Come scrive lo stesso ministero dell’Ambiente, “per dare continuità al Piano d’Azione per la Tutela dell’orso bruno marsicano, APA PATOM 2019-2021, scaduto in data 31 dicembre 2021, è stato predisposto un nuovo accordo PATOM 2022-2024. Il nuovo accordo mira a favorire azioni sinergiche tra tutti i soggetti coinvolti nella gestione della popolazione di orso bruno marsicano e a rispondere a precise esigenze di risoluzione di problemi di convivenza uomo-orso”.

L’ultima riunione del PATOM si è tenuta a luglio 2022 e in essa si è discusso del progetto di ricerca dell’Università La Sapienza di Roma, intitolato “Stima e monitoraggio della popolazione di orso bruno marsicano sull’intero areale di presenza – Valutazione di fattibilità e definizione di scenari di campionamento tramite l’utilizzo di modelli cattura-ricattura spazialmente espliciti”.

Dalla parte dell’orso (e di tutti gli animali)

La morte dell’orso Juan Carrito, temuta e prevista allo stesso tempo, arriva a quasi un anno di distanza dalla riformulazione degli articoli 9 e 41 della Costituzione che hanno introdotto una maggiore tutela dell’ambiente. Se all’art.41 si prevede che “l’iniziativa economica privata non può svolgersi in danno alla salute e all’ambiente”, ancora più importante è la modifica dell’art.9. Non solo perché si è intervenuti per la prima volta nella storia della carta costituzionale sui cosiddetti principi fondamentali, quelli cioè compresi tra l’articolo 1 e l’articolo 12, ma anche perché il nuovo comma prevede l’arrivo di una nuova legge che “disciplina i modi e le forme di tutela degli animali”. Una legge di cui, al di là delle facili ironie, si sente l’esigenza.
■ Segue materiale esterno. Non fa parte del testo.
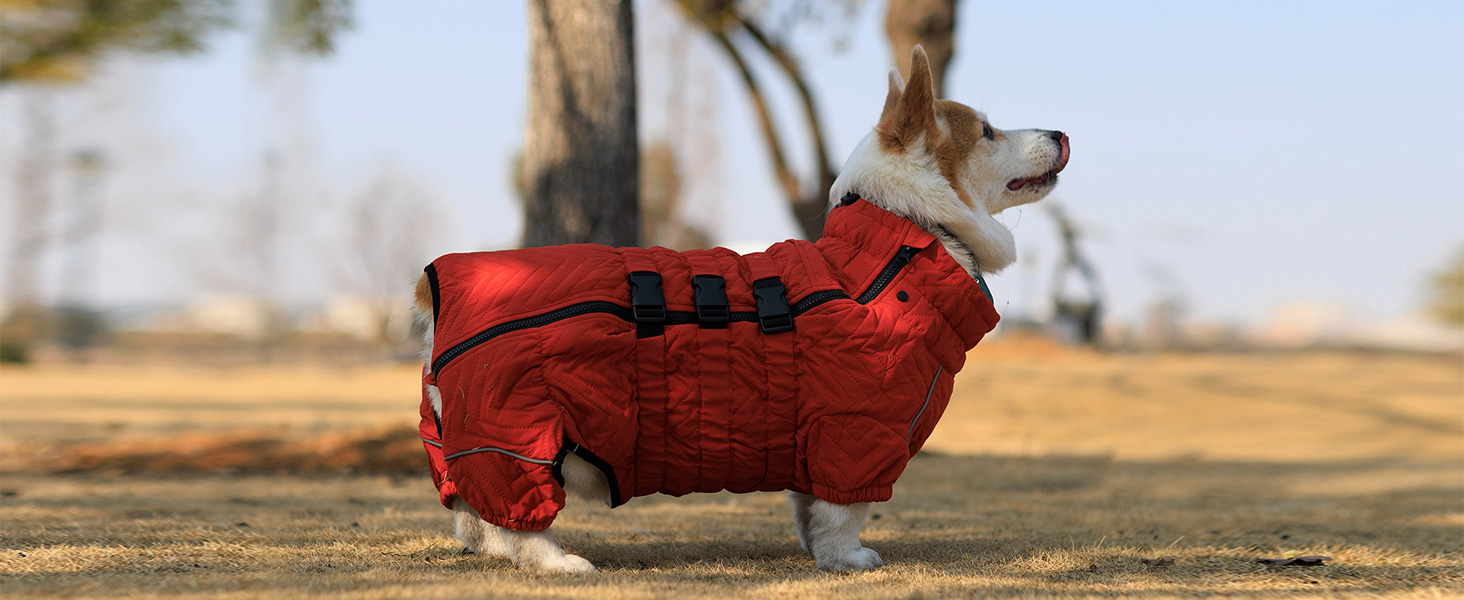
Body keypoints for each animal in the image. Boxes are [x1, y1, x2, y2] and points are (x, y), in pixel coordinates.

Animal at [412, 45, 1065, 570]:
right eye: (987, 131)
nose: (1062, 134)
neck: (904, 237)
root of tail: (440, 288)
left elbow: (809, 509)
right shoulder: (853, 434)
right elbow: (842, 515)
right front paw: (849, 560)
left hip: (462, 443)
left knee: (474, 518)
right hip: (522, 440)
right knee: (517, 521)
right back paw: (560, 562)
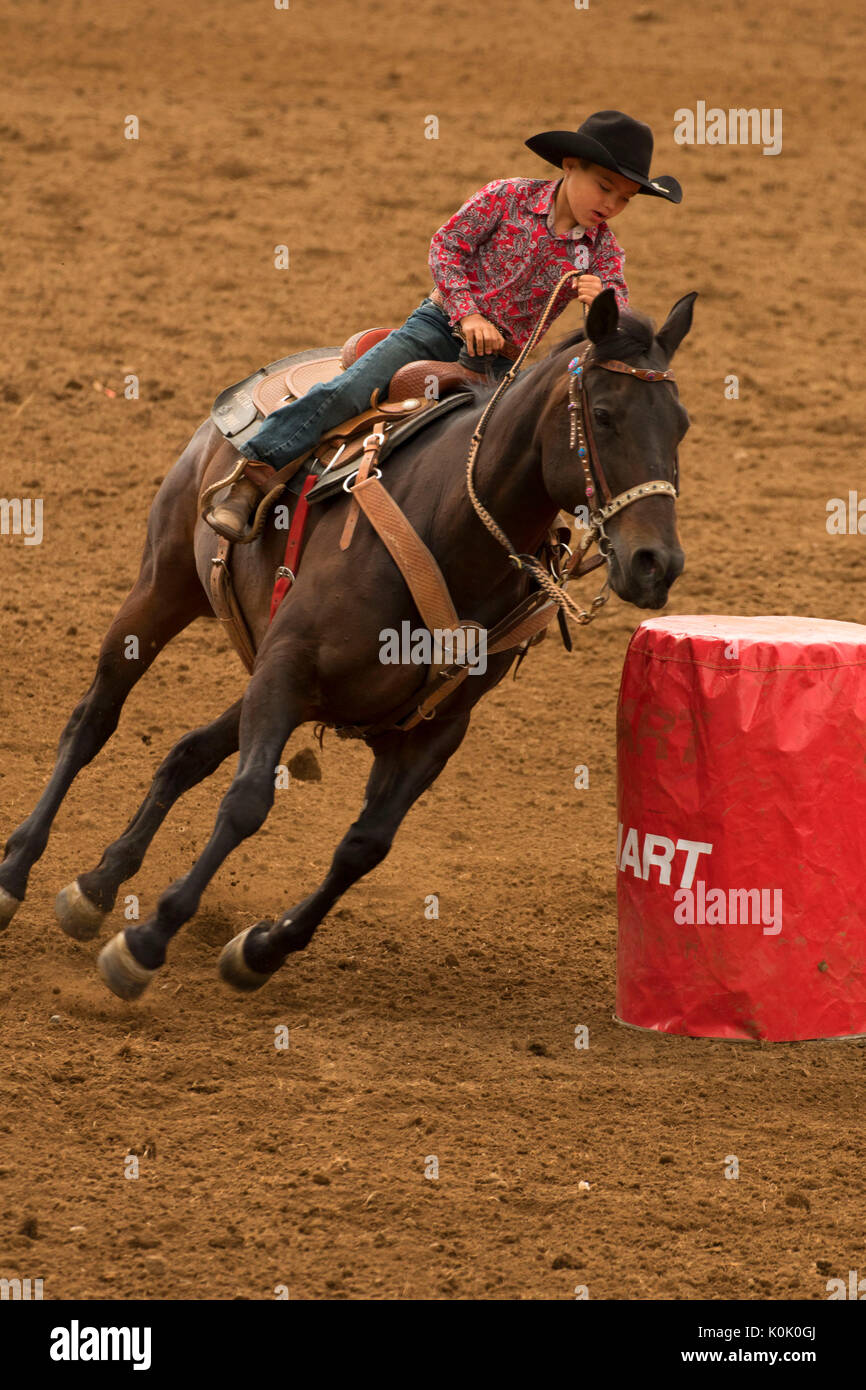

A patto che riesca a uscire fuori dall’antropocentrismo che ci fa occupare di “loro”, gli animali, come se fossero comunque una cosa nostra, di cui poter disporre, e non di esseri senzienti con il proprio diritto alla libera circolazione, senza che questa sia considerata un intralcio e, in maniera speculare, da valorizzare in chiave turistica o comunque umana.

A dicembre 2022, appena un mese e mezzo prima della morte dell’orso Juan Carrito, l’associazione Salviamo l’orso ribadiva che:
Mettere in sicurezza le strade in Appennino centrale è fondamentale per le persone e per gli animali. Negli ultimi due anni –  rileva l’osservatorio di ASAPS Italia, l’Associazione sostenitori e amici della Polizia stradale –  si sono verificati 360 incidenti che hanno coinvolto la fauna selvatica e sono stati classificati come gravi. In Senato si attendono risposte su questo tema: lo scorso 23 novembre è stata infatti presentata un’interrogazione parlamentare a firma di un gruppo di senatori del M5S che chiede interventi ai ministri delle Infrastrutture, dei Trasporti, dell’Ambiente e della Sicurezza Energetica. Nei primi 10 mesi del 2022 l’Osservatorio ASAPS ha già registrato 118 incidenti nei quali sono morte 10 persone e 151 sono rimaste ferite. Il 94,9% degli incidenti è avvenuto con animali selvatici e il 5,1% con animali domestici,  98 incidenti sono avvenuti di giorno e 20 di notte, 9 in autostrada e 109 sulla viabilità ordinaria.

Insomma: la convivenza tra umano e animale è una priorità per ciascuna specie.